Kaisa Property can pay attention to the main high-end real estate services

US stocks fell sharply last Friday, only half a day after the Thanksgiving holiday, but oil prices plummeted, Chevron fell 3.3%, Exxon Mobil fell 2.6%, dragged the Duzhi to close at 24,285 points, down 178 points; S&P 500 index It closed at 17 points and reported 2632 points; both indexes recorded the worst “Black Friday" since 2010.

The top five technology stocks fell, among which Apple Computer fell 2.5%, and Facebook also fell more than 2%, dragging the Nasdaq index to close 33 points to 6938 points. In summary, the Dow fell 4.4%, the S&P 500 fell nearly 3.8%, and the Nasdaq fell 4.3%. Both the Dow and the Nasdaq recorded the largest single decline since March this year. As the first meeting of the US dollar is just around the corner, I believe the market will look at the results of the meeting. However, as the US dollar seems to have a sharp downward pressure, and the funds continue to flow out of US stocks in recent days, the performance of US stocks will be worse than that of emerging markets.

The Hang Seng Index fell about 1% last week. Although investors are not willing to act rashly in the face of the US dollar first meeting, performance is far better than US stocks. In fact, US stocks have continued to be under pressure in recent days, which have not affected Hong Kong stocks, or many investors have been puzzled; however, it is important to note that from the political level, the decline in US stocks may actually be a good solution to the Sino-US trade problem.

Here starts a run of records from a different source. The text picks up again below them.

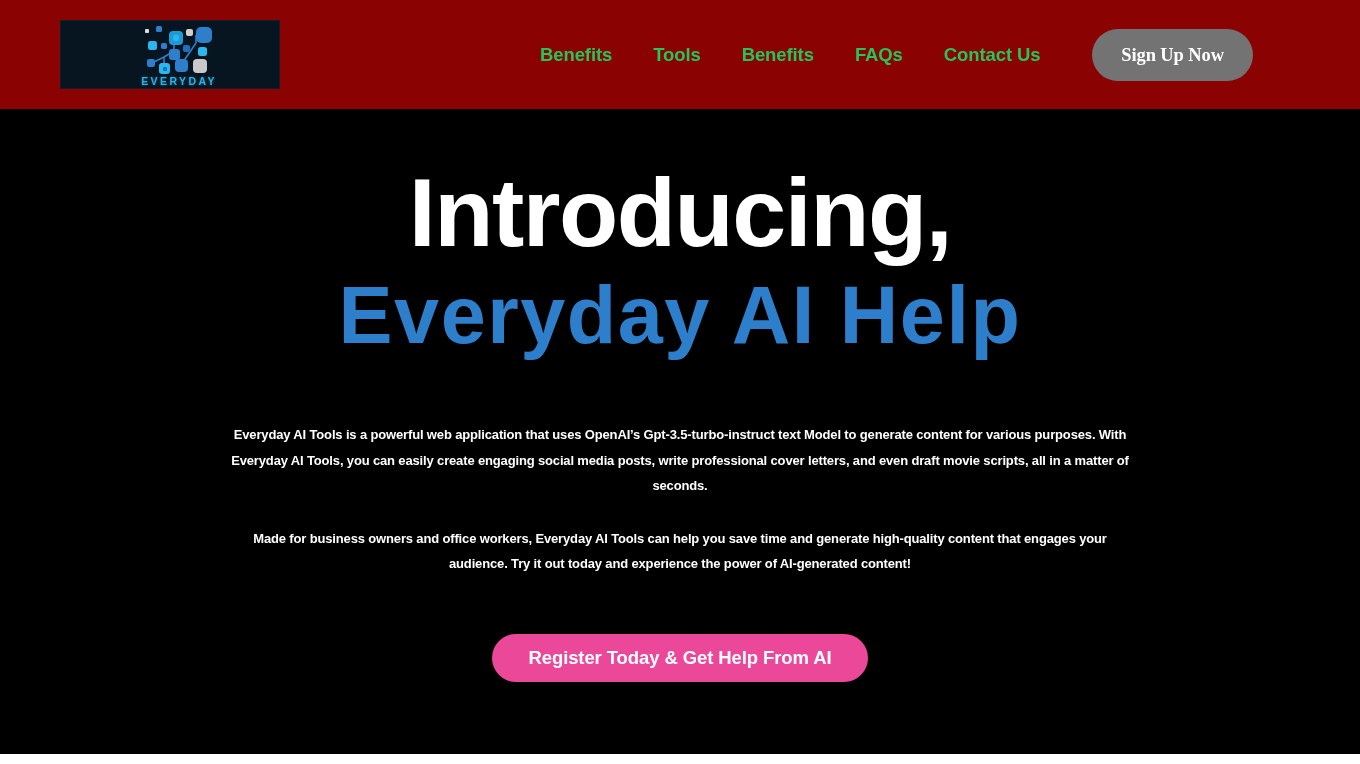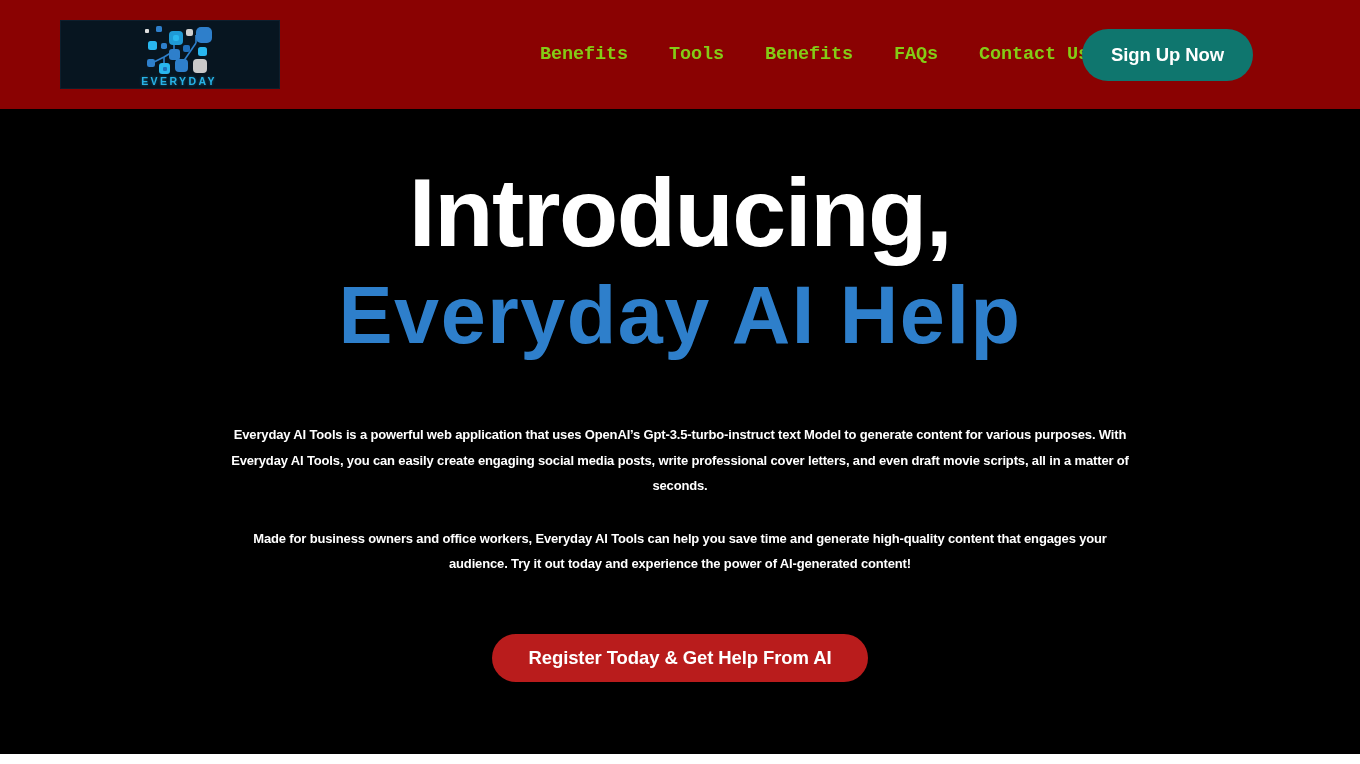--- a/index.html
+++ b/index.html
@@ -82,41 +82,40 @@
     position: absolute;
     left: 540px;
     top: 0;
     height: 109px;
     display: flex;
     align-items: center;
     gap: 41px;
   }
 
   .nav-link {
-    color: #84cc16;
+    color: #22c55e;
     font-size: 18.5px;
     font-weight: 700;
     letter-spacing: -0.1px;
     text-decoration: none;
     cursor: pointer;
     white-space: nowrap;
-    font-family: Liberation Mono, monospace;
   }
 
   .signup-btn {
     position: absolute;
     right: 107px;
     top: 29px;
     height: 52px;
     padding: 0 29px;
     border: none;
     border-radius: 26px;
-    background: #0f766e;
-    color: #ffffff;
-    font-family: Liberation Sans, sans-serif;
+    background: #737373;
+    color: #ffffff;
+    font-family: Liberation Serif, serif;
     font-size: 18.5px;
     font-weight: 700;
     letter-spacing: -0.1px;
     cursor: pointer;
     display: flex;
     align-items: center;
     justify-content: center;
     white-space: nowrap;
   }
 
@@ -167,21 +166,21 @@
   .hero-copy p + p {
     margin-top: 27px;
   }
 
   .cta-btn {
     margin-top: 57px;
     height: 48px;
     padding: 0 36px;
     border: none;
     border-radius: 24px;
-    background: #b91c1c;
+    background: #ec4899;
     color: #ffffff;
     font-family: "Liberation Sans", sans-serif;
     font-size: 18.5px;
     font-weight: 700;
     letter-spacing: -0.1px;
     cursor: pointer;
     display: flex;
     align-items: center;
     justify-content: center;
     white-space: nowrap;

Factor, because US President Trump is very concerned about the rise and fall of US stocks, and the reason for the recent decline in US stocks, apart from the sharp drop in oil prices, some companies’ performance began to be dragged down by trade wars, which is also a major reason. I can’t ignore it, and why the US stocks have fallen, which is expected to cause the Sino-US trade war to have a dawn.

Moreover, the decline in US stocks may cause funds to flow to the regional market. This will also benefit Hong Kong stocks. This can be seen from the recent one-month Hong Kong dollar interest rate cuts. The funds are flowing to Hong Kong. It is obvious that the MSCI Emerging Markets Index and MSCI in November. The performance of the emerging Asia Pacific Index is far better than the S&P 500. This shows that the US stock market is adjusted due to overvalued valuation. It does not mean that other markets should follow the decline, because the regional market including Hong Kong stocks is valued. Still have a big discount to US stocks.

With the gradual stabilization of Hong Kong stocks, the new stock market has also returned to active with the end of the year. Among them, the Kaisa Property (1638), which was split up, officially started its IPO today.

Kaisa Properties has a certain history. It has been engaged in property management services since 1999 and is focused on serving mid- to high-end properties, especially the Guangdong, Hong Kong, Macau and the Yangtze River Delta.

In terms of 2017 revenue, Kaisa Property ranked 14th among property management service companies in China; ranked 7th among property management service companies in Guangdong, Hong Kong and Macau. Its business covers 38 cities in 12 provinces, municipalities and autonomous regions in China. The total contracted construction area is 30.4 million square meters in the first half of 2018, and the total management building area is 25.4 million square meters. It manages 124 properties, including 101 Residential community, 23 non-residential properties, and property management services for approximately 160,000 small business owners.

Property management technology level is well received

Although Kaisa has a wide geographical distribution, it focuses on the major economic regions serving China, namely the Guangdong, Hong Kong, Macao and Dawan Districts, the Yangtze River Delta and the Bohai Economic Circle. The total construction area from these regions in the first half of 2018 is about 67%. It accounts for about 85% of total revenue. In addition to the support of the parent company, the Group has brought a lot of property management opportunities. In 2014, the Group adopted the “Community Manager” mobile application as an online portal for community products and services. In 2018, it further upgraded and launched K Life. Providing a one-stop service platform that meets the daily needs of residents, and continuous innovation, the Group’s 2017 consumer satisfaction score is as high as 93 points, and the renewal rate during the tracking period is as high as 100%, and in 2016-17 Received the Best Service Quality Award.

As the total floor area of ​​the parent company Kaisa has soared to 9.2 million square meters next year, involving 44 projects, it is believed that it will bring more property management growth to Kaisa Property, supported by innovation, quality and growth potential. It is worth paying attention to.